Tuesday, October 09, 2007

Whole lotta nerve goin' on

President George W. Bush has got a lot of nerve asking Congress to extend the No Child Left Behind Act when he recently vetoed the amendment to SCHIPS, what would extend healthcare to more children. I saw Prez W. giving the speech this afternoon, urging Congress to act, a speech that was peppered with words like "deserves," and "the right of every child" which begs the question: Why do Americans deserve a good education but not healthcare? (note I did not say "good" healthcare--I've seen what free healthcare looks like, and I'm under no illusion that it would be perfect. But it would be there.)

I understand the point of No Child Left Behind, and I agree with it, the same way Churchill agreed with Stalin during WWII. Of course we need to make sure schools are not passing children through without them being able to read, that kids are not falling behind because they're black/female/disabled/in a poor neighborhood. I have no problem with the basic idea of No Child Left Behind, even, up to a certain point, to the idea of "rewarding" well performing schools with money. The children are our future, to use a hackneyed phrase, and we can't invest enough money in them.

But why should we have to choose? The fact is--kids are unable to get healthcare on their own. They can't. They're kids. They aren't employed, and they can't exactly go signing up for programs on their own.
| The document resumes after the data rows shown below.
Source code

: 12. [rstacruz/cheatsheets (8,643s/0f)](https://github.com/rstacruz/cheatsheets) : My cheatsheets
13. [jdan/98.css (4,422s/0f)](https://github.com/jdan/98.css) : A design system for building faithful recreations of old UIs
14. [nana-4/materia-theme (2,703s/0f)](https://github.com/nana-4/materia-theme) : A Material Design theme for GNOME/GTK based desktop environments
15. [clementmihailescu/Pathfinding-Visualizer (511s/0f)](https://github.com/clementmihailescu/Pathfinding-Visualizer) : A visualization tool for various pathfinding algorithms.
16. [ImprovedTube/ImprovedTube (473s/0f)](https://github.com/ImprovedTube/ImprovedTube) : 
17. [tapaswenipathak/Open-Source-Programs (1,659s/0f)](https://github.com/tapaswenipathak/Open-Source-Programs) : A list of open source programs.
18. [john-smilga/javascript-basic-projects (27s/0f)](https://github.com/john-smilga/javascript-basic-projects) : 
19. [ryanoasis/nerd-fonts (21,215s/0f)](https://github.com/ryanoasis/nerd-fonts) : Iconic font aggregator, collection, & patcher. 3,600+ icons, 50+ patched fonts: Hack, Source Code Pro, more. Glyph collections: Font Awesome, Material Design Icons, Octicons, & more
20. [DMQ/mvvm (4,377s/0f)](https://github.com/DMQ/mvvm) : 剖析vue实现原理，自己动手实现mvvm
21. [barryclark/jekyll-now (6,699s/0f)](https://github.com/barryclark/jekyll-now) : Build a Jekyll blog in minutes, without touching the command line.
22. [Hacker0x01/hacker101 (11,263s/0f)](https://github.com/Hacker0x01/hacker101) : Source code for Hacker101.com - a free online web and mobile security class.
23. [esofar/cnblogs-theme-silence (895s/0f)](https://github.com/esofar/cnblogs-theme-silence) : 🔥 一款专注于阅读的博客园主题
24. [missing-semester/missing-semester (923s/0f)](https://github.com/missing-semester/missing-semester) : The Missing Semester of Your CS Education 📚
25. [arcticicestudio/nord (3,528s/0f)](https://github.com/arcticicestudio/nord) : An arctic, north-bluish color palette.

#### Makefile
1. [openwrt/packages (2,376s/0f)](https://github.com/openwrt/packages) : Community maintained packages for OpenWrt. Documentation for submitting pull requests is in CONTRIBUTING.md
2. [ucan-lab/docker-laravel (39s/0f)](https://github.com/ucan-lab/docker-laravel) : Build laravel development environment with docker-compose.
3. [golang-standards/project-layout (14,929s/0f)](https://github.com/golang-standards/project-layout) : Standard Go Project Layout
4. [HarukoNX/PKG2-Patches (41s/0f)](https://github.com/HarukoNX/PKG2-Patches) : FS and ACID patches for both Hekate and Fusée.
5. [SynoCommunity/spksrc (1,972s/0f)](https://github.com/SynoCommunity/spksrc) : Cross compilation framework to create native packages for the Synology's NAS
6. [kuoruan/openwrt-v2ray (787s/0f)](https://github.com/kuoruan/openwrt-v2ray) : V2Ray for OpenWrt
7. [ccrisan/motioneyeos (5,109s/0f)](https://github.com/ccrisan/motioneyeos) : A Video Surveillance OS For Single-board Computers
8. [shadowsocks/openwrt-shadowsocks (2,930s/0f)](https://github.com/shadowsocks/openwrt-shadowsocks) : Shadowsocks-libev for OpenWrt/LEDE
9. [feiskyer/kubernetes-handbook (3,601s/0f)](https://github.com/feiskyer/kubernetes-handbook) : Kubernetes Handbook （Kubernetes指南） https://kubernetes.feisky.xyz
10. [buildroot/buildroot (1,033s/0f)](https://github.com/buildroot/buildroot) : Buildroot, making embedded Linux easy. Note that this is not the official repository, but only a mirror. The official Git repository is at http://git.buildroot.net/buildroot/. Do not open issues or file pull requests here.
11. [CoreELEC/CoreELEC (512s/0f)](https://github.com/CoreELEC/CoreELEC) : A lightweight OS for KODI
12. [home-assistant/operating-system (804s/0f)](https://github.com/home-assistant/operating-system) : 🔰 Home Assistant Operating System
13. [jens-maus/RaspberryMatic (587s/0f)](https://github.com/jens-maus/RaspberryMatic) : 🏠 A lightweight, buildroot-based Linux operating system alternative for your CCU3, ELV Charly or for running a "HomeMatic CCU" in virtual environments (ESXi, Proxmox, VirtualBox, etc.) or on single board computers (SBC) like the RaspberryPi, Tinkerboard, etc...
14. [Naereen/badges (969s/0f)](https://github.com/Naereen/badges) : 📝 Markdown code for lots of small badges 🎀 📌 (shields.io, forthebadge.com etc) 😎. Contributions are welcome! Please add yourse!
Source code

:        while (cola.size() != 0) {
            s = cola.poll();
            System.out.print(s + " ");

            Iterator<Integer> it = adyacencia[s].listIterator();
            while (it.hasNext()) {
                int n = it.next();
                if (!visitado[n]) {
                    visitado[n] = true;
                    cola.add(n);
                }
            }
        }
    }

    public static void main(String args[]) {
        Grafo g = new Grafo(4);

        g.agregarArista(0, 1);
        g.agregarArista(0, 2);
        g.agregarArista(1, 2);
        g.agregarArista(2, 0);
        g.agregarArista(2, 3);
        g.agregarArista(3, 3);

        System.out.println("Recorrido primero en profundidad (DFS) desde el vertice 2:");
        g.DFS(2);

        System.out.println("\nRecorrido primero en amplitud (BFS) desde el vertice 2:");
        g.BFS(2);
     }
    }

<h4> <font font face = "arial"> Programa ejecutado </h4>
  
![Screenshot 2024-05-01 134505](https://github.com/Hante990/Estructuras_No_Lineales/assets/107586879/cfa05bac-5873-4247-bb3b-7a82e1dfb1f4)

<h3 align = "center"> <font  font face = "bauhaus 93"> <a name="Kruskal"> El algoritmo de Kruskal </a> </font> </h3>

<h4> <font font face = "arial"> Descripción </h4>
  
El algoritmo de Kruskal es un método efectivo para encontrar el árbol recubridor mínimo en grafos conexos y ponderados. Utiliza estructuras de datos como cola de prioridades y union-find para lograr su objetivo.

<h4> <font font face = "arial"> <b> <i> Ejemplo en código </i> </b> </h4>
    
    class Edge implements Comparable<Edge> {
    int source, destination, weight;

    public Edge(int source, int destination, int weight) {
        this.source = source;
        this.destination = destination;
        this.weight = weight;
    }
If mom and dad are unable or incapable of providing health insurance, then all the literacy classes in the world aren't going to help them. Far be it from me to suggest that the reason we can't have both is the fact that our resources are diverted "elsewhere," but this definitely smacks of partisanship. My God, sir, how can you indifferently wave your hand and say that the children of your own country are undeserving of basic healthcare? I'm not talking about cancer treatments, or recovery after a fall on the baseball field. I'm talking about monthly checkups--it happens (or, rather, doesn't happen) in this country. In America.

It's enough to make me partisan. I almost want to say "no SCHIPS? Then forget your NCLB!" But of course--that doesn't work either. And of course many of my loyal readers are probably rolling their eyes at me, since I had he advantage of both health insurance AND a good education (not to mention apparently unlimited access to my orthodontist). America is not throwing good money after bad when we invest in our kids--on any level. We don't laugh at farmers when they plant clover only to plow it under in preparation for next year's harvest--why should we laugh at attempts to nurture our future citizens?

1 comment:

Laura said...

No child left behind is not a good education. It's an unfunded mandate which means bush wants to impose strict rules onto all schools about how their students should test - what their scores should be in each subject - without giving the schools enough money to make sure they have Books in those subjects, enough teachers, etc. Then if the schools don't do well enough it proposes taking money AWAY from schools, not giving more money to the schools doing well.

The biggest problem with this is testing children to make sure they're getting certain scores has nothing to do with them learning. I've seen kids who now think every time they read something they have to remember it for a test and they don't understand wanting to read or learn outside of a classroom. Teachers are frustrated because they have to cover so much material and they can't go back to review certain subjects and make sure the kids understand them. They're basically forced to teach to the test. I've seen schools that had to take time out of math class to teach the kids conecpts from language arts, and the parents were proposing "making the kids understand if they don't do well, maybe the library will be closed or there won't be paper in the copy machine. They gotta understand and take this test seriously..."
direct quote from a dad at a parent principal meeting. Great.That's all we need. Highly stressed out sixth graders convinced if they screw up on their division no more books for the school. Stress and tests and punishment is no way to educate or nuture children.